What you need to do →
Could you reproduce every row below word for word, leaving out the pictures?

Source material →
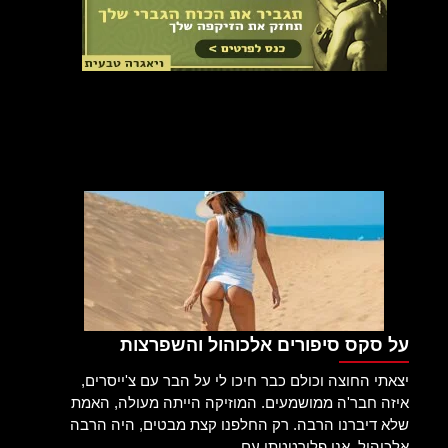
על סקס סיפורים אלכוהול והשפרצות
יצאתי החוצה וכולם כבר חיכו לי על הבר עם צ'ייסרים,
איזה חבר'ה ממושמעים. המוזיקה הייתה מעולה, האמת
שלא דיברנו הרבה. רק החלפנו קצת מבטים, היה הרבה
אלכוהול. אני פלירטטתי עם...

Response area →
על סקס סיפורים אלכוהול והשפרצות
יצאתי החוצה וכולם כבר חיכו לי על הבר עם צ'ייסרים,
איזה חבר'ה ממושמעים. המוזיקה הייתה מעולה, האמת
שלא דיברנו הרבה. רק החלפנו קצת מבטים, היה הרבה
אלכוהול. אני פלירטטתי עם...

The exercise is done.